WHAT THIS TASK INVOLVES:
All lines of the listing below are to be printed again exactly.

DATA FOR THIS TASK:
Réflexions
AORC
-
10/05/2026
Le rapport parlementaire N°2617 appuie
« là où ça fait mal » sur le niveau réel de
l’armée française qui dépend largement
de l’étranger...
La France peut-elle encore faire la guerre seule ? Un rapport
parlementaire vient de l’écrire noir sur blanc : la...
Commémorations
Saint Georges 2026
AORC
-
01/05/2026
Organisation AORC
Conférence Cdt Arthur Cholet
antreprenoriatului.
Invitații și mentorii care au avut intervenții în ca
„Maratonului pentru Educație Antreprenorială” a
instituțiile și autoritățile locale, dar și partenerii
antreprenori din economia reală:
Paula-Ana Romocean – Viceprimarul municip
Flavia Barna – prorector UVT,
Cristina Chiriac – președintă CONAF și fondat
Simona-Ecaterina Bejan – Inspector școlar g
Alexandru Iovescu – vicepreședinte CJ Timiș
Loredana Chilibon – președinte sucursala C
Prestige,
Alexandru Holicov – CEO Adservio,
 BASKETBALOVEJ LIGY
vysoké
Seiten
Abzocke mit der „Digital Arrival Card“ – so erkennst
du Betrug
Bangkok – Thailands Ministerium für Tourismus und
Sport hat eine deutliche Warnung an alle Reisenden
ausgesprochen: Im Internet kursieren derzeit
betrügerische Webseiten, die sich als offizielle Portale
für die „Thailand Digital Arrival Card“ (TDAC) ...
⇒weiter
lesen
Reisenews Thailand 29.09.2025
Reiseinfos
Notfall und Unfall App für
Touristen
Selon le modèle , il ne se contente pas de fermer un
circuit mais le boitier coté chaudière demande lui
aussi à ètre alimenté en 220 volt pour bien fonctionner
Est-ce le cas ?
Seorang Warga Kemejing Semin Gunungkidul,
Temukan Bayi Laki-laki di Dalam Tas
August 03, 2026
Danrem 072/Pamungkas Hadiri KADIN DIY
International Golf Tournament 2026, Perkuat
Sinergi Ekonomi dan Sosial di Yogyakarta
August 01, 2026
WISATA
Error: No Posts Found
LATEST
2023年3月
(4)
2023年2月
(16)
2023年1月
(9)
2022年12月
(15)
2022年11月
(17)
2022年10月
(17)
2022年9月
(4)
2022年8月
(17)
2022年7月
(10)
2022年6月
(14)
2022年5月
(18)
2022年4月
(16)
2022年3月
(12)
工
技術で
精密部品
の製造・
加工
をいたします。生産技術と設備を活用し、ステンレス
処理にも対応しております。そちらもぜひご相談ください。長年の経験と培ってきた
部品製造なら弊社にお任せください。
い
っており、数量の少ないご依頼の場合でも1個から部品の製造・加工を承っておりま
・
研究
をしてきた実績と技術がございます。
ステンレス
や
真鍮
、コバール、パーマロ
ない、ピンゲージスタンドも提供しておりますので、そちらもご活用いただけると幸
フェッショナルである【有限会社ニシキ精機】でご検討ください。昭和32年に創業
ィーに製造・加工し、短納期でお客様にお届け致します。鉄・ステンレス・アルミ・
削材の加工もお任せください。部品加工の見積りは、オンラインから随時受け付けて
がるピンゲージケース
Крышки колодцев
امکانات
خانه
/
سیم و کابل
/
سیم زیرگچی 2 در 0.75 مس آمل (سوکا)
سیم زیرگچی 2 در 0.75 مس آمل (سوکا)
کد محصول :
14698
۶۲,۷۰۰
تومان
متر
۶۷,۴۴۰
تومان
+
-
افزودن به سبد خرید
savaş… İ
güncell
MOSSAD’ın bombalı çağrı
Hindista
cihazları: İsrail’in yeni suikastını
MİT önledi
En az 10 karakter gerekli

YOUR SOLUTION:
Réflexions
AORC
-
10/05/2026
Le rapport parlementaire N°2617 appuie
« là où ça fait mal » sur le niveau réel de
l’armée française qui dépend largement
de l’étranger...
La France peut-elle encore faire la guerre seule ? Un rapport
parlementaire vient de l’écrire noir sur blanc : la...
Commémorations
Saint Georges 2026
AORC
-
01/05/2026
Organisation AORC
Conférence Cdt Arthur Cholet
antreprenoriatului.
Invitații și mentorii care au avut intervenții în ca
„Maratonului pentru Educație Antreprenorială” a
instituțiile și autoritățile locale, dar și partenerii
antreprenori din economia reală:
Paula-Ana Romocean – Viceprimarul municip
Flavia Barna – prorector UVT,
Cristina Chiriac – președintă CONAF și fondat
Simona-Ecaterina Bejan – Inspector școlar g
Alexandru Iovescu – vicepreședinte CJ Timiș
Loredana Chilibon – președinte sucursala C
Prestige,
Alexandru Holicov – CEO Adservio,
 BASKETBALOVEJ LIGY
vysoké
Seiten
Abzocke mit der „Digital Arrival Card“ – so erkennst
du Betrug
Bangkok – Thailands Ministerium für Tourismus und
Sport hat eine deutliche Warnung an alle Reisenden
ausgesprochen: Im Internet kursieren derzeit
betrügerische Webseiten, die sich als offizielle Portale
für die „Thailand Digital Arrival Card“ (TDAC) ...
⇒weiter
lesen
Reisenews Thailand 29.09.2025
Reiseinfos
Notfall und Unfall App für
Touristen
Selon le modèle , il ne se contente pas de fermer un
circuit mais le boitier coté chaudière demande lui
aussi à ètre alimenté en 220 volt pour bien fonctionner
Est-ce le cas ?
Seorang Warga Kemejing Semin Gunungkidul,
Temukan Bayi Laki-laki di Dalam Tas
August 03, 2026
Danrem 072/Pamungkas Hadiri KADIN DIY
International Golf Tournament 2026, Perkuat
Sinergi Ekonomi dan Sosial di Yogyakarta
August 01, 2026
WISATA
Error: No Posts Found
LATEST
2023年3月
(4)
2023年2月
(16)
2023年1月
(9)
2022年12月
(15)
2022年11月
(17)
2022年10月
(17)
2022年9月
(4)
2022年8月
(17)
2022年7月
(10)
2022年6月
(14)
2022年5月
(18)
2022年4月
(16)
2022年3月
(12)
工
技術で
精密部品
の製造・
加工
をいたします。生産技術と設備を活用し、ステンレス
処理にも対応しております。そちらもぜひご相談ください。長年の経験と培ってきた
部品製造なら弊社にお任せください。
い
っており、数量の少ないご依頼の場合でも1個から部品の製造・加工を承っておりま
・
研究
をしてきた実績と技術がございます。
ステンレス
や
真鍮
、コバール、パーマロ
ない、ピンゲージスタンドも提供しておりますので、そちらもご活用いただけると幸
フェッショナルである【有限会社ニシキ精機】でご検討ください。昭和32年に創業
ィーに製造・加工し、短納期でお客様にお届け致します。鉄・ステンレス・アルミ・
削材の加工もお任せください。部品加工の見積りは、オンラインから随時受け付けて
がるピンゲージケース
Крышки колодцев
امکانات
خانه
/
سیم و کابل
/
سیم زیرگچی 2 در 0.75 مس آمل (سوکا)
سیم زیرگچی 2 در 0.75 مس آمل (سوکا)
کد محصول :
14698
۶۲,۷۰۰
تومان
متر
۶۷,۴۴۰
تومان
+
-
افزودن به سبد خرید
savaş… İ
güncell
MOSSAD’ın bombalı çağrı
Hindista
cihazları: İsrail’in yeni suikastını
MİT önledi
En az 10 karakter gerekli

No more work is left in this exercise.